Value of the function $\phi=c_1 \chi_{I_1} + c_2 \chi_{I_2}$

Question

Lets say I have the function $\phi=c_1 \chi_{I_1} + c_2 \chi_{I_2}$

When $I_1$ and $I_2$ are disjont, why does $\phi$ take the constant value of $c_1$ at the point of $I_1$ and the constant value of $I_2$ at the point of $I_2$?

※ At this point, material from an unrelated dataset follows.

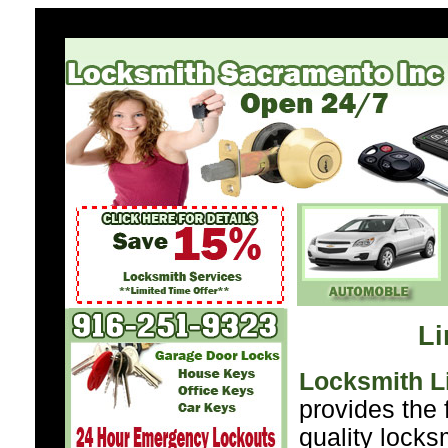
Li
Locksmith L
provides the 
quality locks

When $I_1$ and $I_2$ have common points, why does $\phi$ take the value of $c_1+c_2$ at all points of $I_1 \cap I_2$?

Answer 1

Break it down:

In the first case, $I_1 \cap I_2 = \emptyset$. if $x$ is a real number, these are the possibilities:

• $x \in I_1, x \in I_2$: Since $I_1 \cap I_2 = \emptyset$, this is impossible.
• $x \in I_1, x \notin I_2$: since $x \in I_1, \chi_1(x) = 1$. Since $x\notin I_2$, $\chi_2(x) = 0$. So $$\phi(x) = c_1\chi_1(x) + c_2\chi_2(x) = c_1\cdot 1 + c_2\cdot 0 = c_1 + 0 = c_1$$
• $x \notin I_1, x \in I_2$: In this case $\chi_1(x) = 0, \chi_2(x) = 1$. So can you calculate $\phi(x)$ like I did above?
• $x \notin I_1, x \notin I_2$: In this case $\chi_1(x) = 0, \chi_2(x) = 0$. So can you calculate $\phi(x)$ like I did above?

Now in the second case, $I_1 \cap I_2 \ne \emptyset$, so there exists values of $x$ for which $\chi_1(x) = 1$ and $\chi_2(x) = 1$. So can you calculate $\phi(x)$ in this case too?